====== Exercise inputs

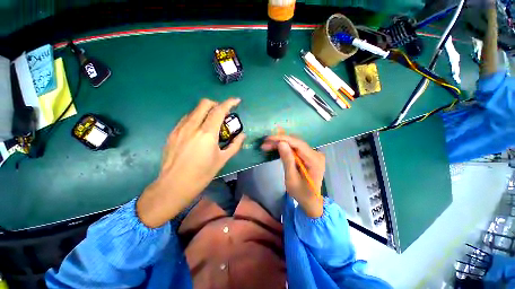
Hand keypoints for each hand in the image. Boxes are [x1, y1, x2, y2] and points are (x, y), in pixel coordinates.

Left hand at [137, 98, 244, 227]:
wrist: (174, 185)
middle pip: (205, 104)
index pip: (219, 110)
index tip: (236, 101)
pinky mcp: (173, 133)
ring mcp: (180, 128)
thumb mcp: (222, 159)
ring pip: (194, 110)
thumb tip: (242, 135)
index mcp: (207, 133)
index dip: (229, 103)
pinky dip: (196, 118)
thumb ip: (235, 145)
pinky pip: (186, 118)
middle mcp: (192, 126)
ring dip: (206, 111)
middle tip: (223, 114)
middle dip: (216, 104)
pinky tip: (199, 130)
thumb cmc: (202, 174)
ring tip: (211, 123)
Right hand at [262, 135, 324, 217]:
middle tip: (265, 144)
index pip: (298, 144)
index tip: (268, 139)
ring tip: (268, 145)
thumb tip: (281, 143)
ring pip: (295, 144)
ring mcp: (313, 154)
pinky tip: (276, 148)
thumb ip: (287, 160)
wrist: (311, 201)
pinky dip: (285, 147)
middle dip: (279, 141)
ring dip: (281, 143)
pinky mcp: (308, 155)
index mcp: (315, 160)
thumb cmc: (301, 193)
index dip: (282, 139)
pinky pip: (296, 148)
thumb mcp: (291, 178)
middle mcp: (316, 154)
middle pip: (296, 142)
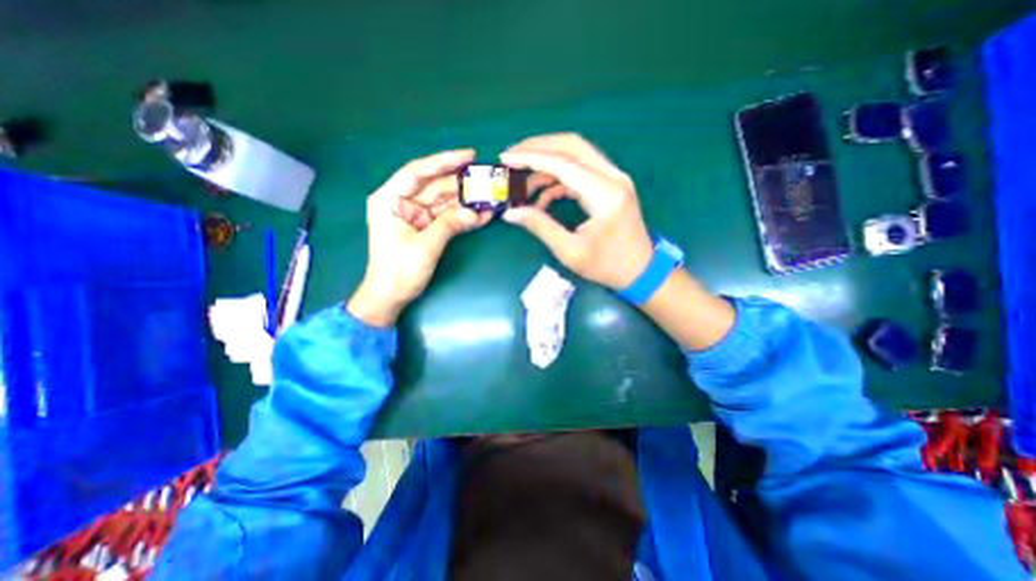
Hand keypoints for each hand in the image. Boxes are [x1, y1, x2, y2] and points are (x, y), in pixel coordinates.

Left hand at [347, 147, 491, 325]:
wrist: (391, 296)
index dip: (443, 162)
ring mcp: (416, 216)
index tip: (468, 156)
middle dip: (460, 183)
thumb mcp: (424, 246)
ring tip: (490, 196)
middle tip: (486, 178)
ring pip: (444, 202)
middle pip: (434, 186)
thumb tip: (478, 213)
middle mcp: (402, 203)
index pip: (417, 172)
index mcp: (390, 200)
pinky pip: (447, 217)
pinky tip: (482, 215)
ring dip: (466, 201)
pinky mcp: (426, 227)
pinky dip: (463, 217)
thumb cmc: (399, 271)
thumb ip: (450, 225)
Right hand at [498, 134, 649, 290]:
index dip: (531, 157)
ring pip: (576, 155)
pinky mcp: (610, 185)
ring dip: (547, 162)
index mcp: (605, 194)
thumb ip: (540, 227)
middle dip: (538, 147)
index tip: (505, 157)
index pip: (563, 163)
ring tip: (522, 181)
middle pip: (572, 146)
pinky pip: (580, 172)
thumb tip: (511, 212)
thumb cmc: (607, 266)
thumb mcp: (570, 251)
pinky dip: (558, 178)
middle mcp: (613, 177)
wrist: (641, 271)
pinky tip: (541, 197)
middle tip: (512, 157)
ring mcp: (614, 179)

============
====== Exercise inputs

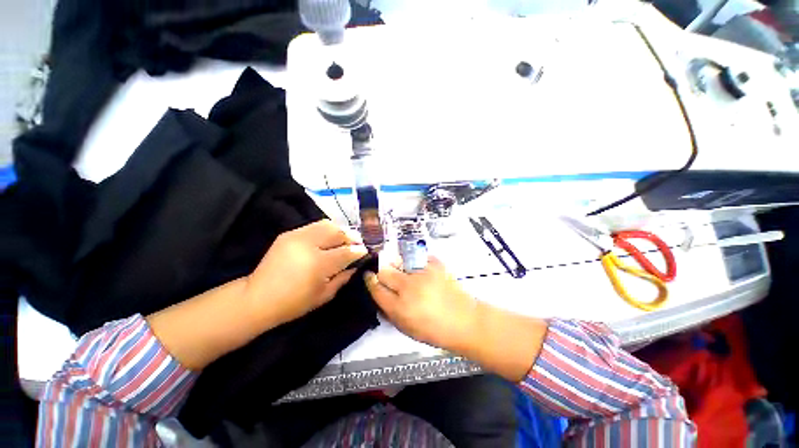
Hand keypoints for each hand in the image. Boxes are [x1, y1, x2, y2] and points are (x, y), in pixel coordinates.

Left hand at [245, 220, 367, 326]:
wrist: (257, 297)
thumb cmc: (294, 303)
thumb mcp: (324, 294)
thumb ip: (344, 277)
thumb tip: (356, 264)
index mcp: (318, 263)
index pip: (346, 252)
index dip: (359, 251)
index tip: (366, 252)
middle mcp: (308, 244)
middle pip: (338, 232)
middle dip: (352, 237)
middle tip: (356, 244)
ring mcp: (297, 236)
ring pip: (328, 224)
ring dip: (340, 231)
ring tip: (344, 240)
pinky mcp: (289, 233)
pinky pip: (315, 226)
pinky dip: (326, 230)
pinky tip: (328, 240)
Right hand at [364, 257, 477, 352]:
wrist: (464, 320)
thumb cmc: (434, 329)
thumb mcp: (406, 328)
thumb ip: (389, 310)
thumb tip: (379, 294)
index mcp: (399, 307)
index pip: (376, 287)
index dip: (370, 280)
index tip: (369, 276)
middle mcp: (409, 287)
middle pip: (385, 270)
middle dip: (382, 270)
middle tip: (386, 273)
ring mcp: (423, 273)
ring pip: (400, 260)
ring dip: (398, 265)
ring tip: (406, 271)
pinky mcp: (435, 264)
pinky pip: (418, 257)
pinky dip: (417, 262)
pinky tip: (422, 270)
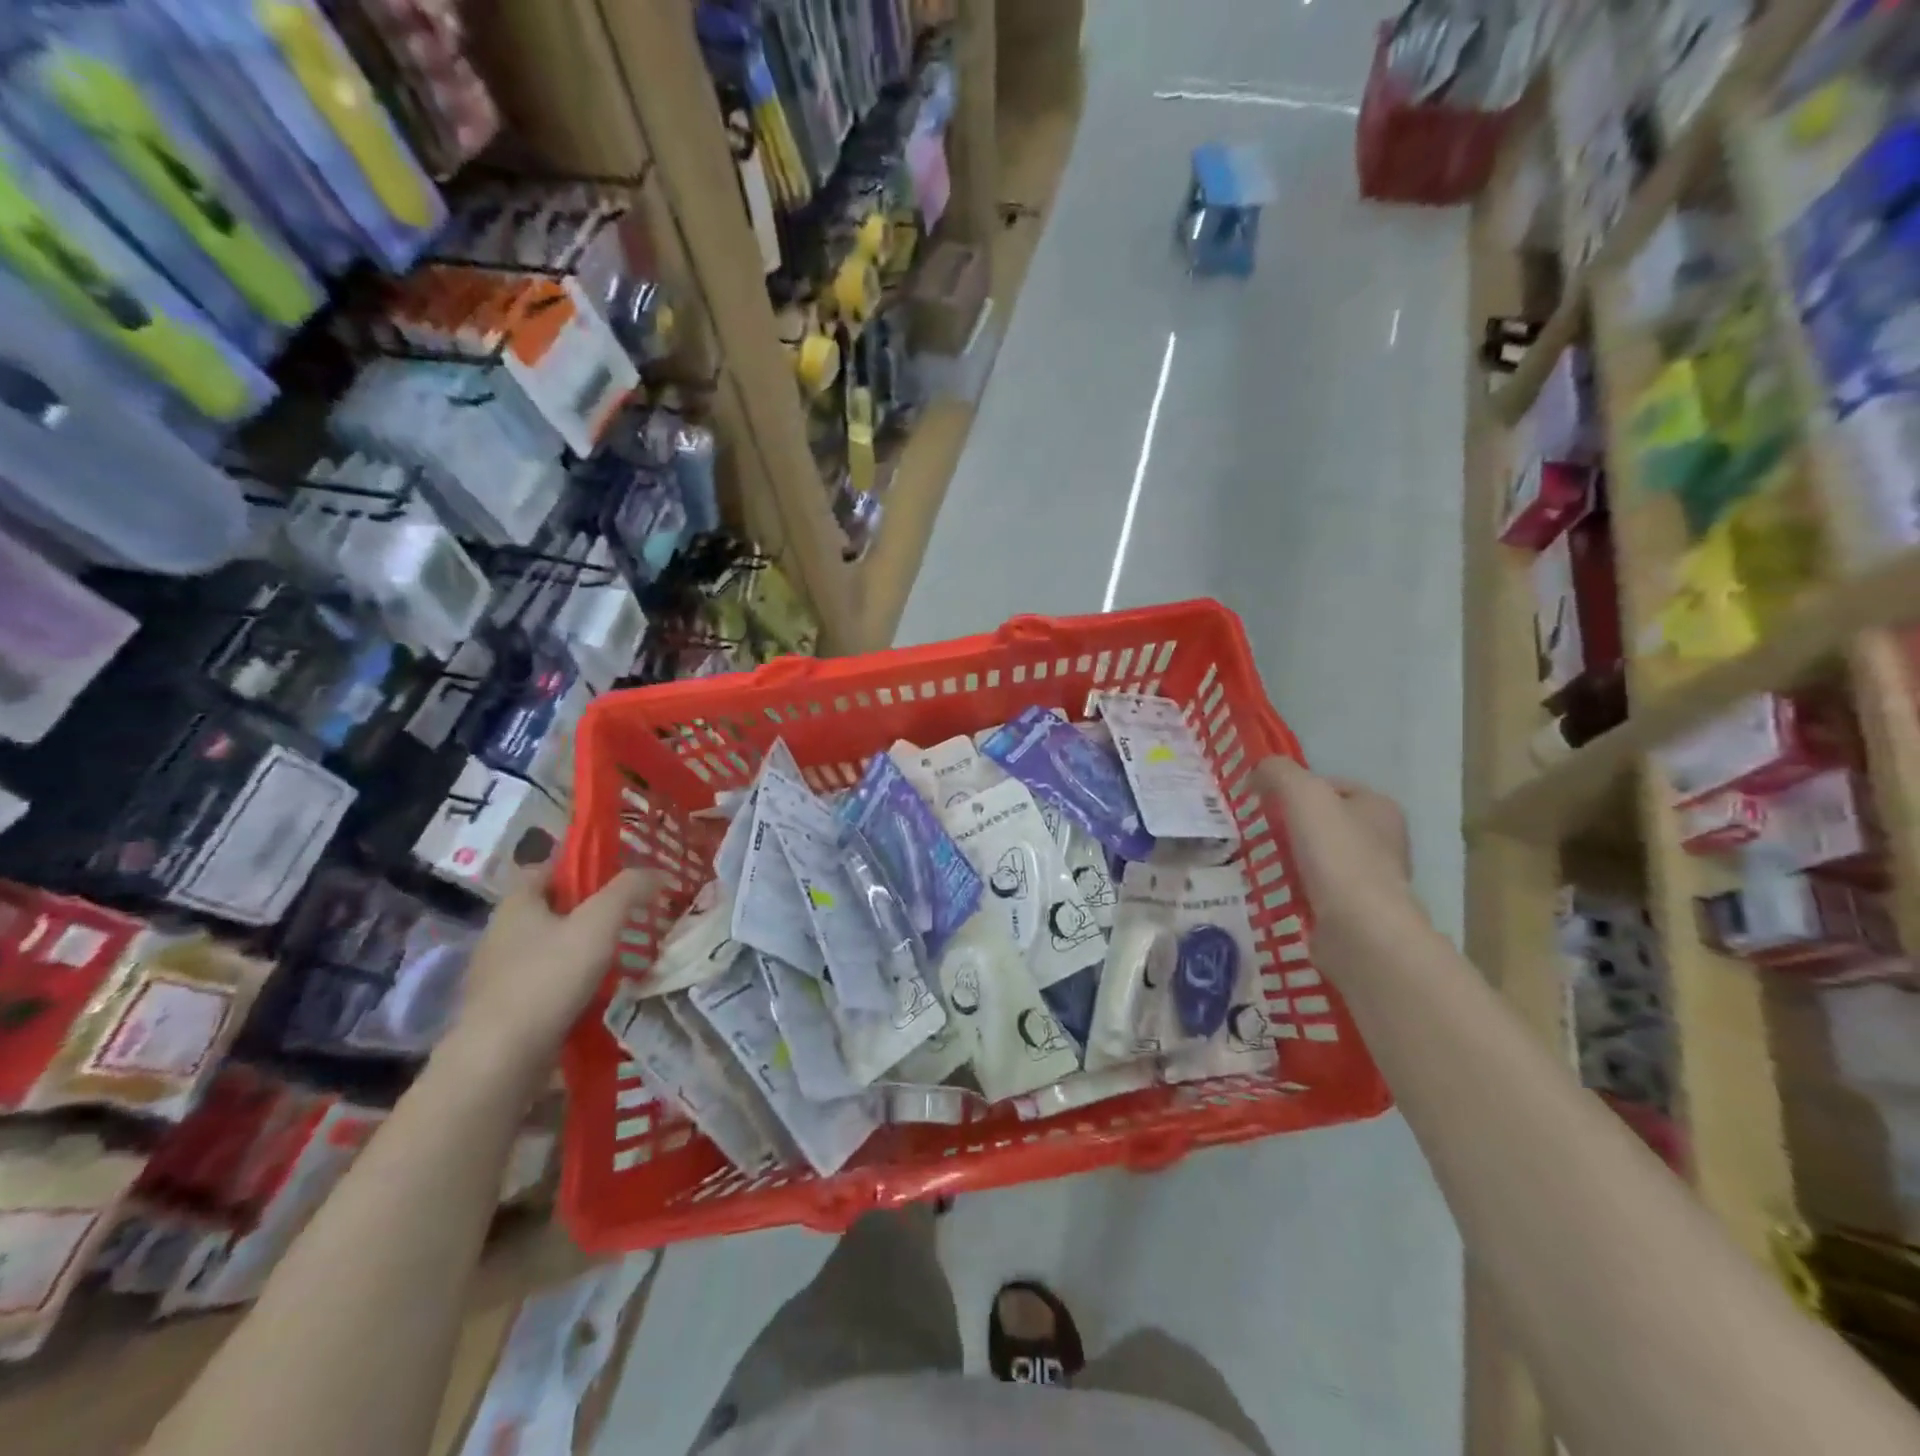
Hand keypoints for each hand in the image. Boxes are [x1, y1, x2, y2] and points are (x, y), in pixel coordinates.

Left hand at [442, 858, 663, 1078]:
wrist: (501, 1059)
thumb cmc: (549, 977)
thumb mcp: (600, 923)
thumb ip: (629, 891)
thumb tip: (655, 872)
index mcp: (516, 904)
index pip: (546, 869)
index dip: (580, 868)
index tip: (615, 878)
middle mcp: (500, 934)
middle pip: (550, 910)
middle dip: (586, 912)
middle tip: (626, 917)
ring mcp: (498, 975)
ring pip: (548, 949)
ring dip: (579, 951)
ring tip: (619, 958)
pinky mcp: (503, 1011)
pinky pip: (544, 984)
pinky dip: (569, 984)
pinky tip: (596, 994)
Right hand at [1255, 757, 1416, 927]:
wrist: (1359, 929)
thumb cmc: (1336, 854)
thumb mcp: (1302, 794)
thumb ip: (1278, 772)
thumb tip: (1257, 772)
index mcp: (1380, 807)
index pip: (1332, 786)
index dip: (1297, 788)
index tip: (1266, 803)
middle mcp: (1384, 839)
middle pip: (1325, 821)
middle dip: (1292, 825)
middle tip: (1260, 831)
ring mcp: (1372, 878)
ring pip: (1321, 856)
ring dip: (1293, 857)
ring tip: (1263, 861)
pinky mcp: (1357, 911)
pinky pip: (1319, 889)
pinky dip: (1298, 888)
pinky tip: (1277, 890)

============

→ **Exercise objective**
Retype exactly the lines of the data above that fall between the line with "ring pip: (194, 110)" and the line with "thumb mcp: (291, 178)", inclusive, and add nothing.

→ **Solution**
ring pip: (194, 110)
thumb tip: (242, 135)
index mcp: (207, 133)
index dip: (229, 103)
pinky dip: (196, 118)
thumb ip: (235, 145)
pinky pip: (186, 118)
middle mcp: (192, 126)
ring dip: (206, 111)
middle tip: (223, 114)
middle dip: (216, 104)
pinky tip: (199, 130)
thumb cmc: (202, 174)
ring tip: (211, 123)
Right hand at [262, 135, 324, 217]:
middle tip: (265, 144)
index pip: (298, 144)
index tip: (268, 139)
ring tip: (268, 145)
thumb tip: (281, 143)
ring pip: (295, 144)
ring mcp: (313, 154)
pinky tip: (276, 148)
thumb ip: (287, 160)
wrist: (311, 201)
pinky dip: (285, 147)
middle dip: (279, 141)
ring dip: (281, 143)
pinky mcp: (308, 155)
index mcp: (315, 160)
thumb cmc: (301, 193)
index dip: (282, 139)
pinky pip: (296, 148)
thumb mcp: (291, 178)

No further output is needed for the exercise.